My work traffics heavily in material symbolism. I make sculptures which combine traditional woodworking methods, digital fabrication and found objects with video and animation to explore the myths of the Manifest Destiny and the Wild West. I make physical objects that embody not only my deep ambivalence around my familial history but also my personal attraction to and rejection of American mythology. Enigmatic and corporeal, these objects hover between the spaces of architecture and sculpture; put otherwise, they oscillate between functional, performative, and static states, seeking to tackle the ego of American culture with both humor and rigor. Through woodworking, digital modeling, found objects, performance, drawing and conceptual building, I complicate and call into question multiple narratives of cosmology, ownership, and frontiers.


I grew up in rural Wyoming, awakening me at an early age to the sharp contrast between quotidian realities of daily life and the romantic idealization of the “Wild West.” For much of U.S. history, the West was an ordinal concept, an endless resource to compete with and stand in contrast with refined aspects of European culture, a blank canvas to be tamed with violence, or an escape route for self-reinvention. Despite the clear and harsh consequences of climate change, the realities of colonization and genocide (not to mention the inconveniently finite nature of natural resources), the idea of “the Frontier” retains a perennial popularity. The sculptural objects I make attempt to collapse utopian ideals of Frontierism and the consequences of its reality. By exploring personal interactions with topics as diverse as Judaism, feminist literature, space exploration, urban blight, new religious movements, and human/computer collaboration, I create situations where aesthetic, emotional, and rational truths compete for primacy. Works such as Funeral Pyre (2020) or Further West (2019) nod to the ad-hoc collection of symbols and ritual that form this constellation of “Americanness.”

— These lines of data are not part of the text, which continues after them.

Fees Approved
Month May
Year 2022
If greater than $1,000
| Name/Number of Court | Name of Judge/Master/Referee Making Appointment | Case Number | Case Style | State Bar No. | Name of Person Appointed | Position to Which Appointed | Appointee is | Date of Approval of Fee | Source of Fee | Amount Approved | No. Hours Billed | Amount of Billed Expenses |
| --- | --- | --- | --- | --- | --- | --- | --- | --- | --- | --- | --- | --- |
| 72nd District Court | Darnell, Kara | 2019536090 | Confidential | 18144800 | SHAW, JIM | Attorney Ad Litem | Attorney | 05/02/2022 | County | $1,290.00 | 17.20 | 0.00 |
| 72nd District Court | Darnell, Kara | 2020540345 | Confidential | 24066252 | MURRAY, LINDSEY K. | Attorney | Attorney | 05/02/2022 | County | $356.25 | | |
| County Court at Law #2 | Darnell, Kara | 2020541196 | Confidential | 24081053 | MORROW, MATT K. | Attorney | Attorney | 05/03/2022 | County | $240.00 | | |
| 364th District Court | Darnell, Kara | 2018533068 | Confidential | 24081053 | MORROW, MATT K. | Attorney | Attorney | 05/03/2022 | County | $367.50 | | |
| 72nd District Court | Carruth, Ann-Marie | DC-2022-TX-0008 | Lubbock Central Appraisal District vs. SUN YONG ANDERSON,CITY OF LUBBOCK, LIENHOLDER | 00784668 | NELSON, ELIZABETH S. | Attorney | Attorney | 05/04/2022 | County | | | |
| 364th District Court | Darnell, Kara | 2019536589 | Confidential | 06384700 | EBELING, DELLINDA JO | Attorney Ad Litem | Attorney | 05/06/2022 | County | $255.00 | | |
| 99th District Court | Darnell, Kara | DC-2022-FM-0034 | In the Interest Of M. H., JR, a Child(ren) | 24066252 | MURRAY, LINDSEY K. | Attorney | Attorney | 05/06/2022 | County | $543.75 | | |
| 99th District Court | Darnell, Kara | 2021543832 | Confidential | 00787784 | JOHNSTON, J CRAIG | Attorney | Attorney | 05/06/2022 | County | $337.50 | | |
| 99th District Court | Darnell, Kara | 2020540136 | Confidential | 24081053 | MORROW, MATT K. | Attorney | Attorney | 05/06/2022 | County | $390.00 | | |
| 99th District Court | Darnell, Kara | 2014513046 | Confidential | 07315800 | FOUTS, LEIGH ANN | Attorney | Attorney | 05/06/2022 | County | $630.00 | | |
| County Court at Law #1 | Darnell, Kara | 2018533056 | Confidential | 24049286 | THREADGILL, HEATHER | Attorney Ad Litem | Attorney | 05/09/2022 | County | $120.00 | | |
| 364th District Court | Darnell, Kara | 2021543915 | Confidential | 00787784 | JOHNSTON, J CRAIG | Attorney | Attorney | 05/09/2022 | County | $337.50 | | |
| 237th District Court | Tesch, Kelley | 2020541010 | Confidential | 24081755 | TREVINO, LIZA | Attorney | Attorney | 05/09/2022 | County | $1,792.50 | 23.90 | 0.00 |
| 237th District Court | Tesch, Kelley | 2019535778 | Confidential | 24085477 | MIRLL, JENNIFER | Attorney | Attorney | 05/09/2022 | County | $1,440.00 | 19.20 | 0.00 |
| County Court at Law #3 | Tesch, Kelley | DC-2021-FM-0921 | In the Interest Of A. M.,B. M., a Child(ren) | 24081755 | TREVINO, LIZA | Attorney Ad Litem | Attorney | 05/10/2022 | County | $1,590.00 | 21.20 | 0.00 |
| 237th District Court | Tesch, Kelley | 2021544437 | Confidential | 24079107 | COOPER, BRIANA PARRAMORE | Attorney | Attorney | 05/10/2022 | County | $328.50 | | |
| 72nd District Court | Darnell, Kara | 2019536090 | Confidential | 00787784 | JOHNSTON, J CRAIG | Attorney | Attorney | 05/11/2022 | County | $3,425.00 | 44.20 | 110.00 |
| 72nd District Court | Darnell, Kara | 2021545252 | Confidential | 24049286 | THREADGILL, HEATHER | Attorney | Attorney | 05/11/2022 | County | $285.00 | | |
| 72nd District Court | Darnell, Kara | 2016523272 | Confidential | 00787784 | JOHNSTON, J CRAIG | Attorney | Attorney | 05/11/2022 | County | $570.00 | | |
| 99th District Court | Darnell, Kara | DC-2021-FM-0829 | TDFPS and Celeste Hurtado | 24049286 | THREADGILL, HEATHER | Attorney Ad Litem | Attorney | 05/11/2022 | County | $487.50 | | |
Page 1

I love the embodied meaning in objects that are collected or sourced. My work often includes comprehensive material lists, which give the sense that every object or material is included for symbolic purposes. My hope is that by listing the totality of the parts used in any given piece, there is a bit of alchemy that happens. The meaning of material is not just the shape of the whole object, but the embodied meanings of each individual object play with each other in a space. There is a difference between house paint and automotive paint, and house paint and a houseplant. This indexing allows space for the creation of meaning beyond the title and form of the artwork. It gives a peek into process without the explicit one-to-one mapping that happens with a full statement or artist talk, morphing impressionistic accumulations of single events or actions into a holistic understanding of an event or a place in time.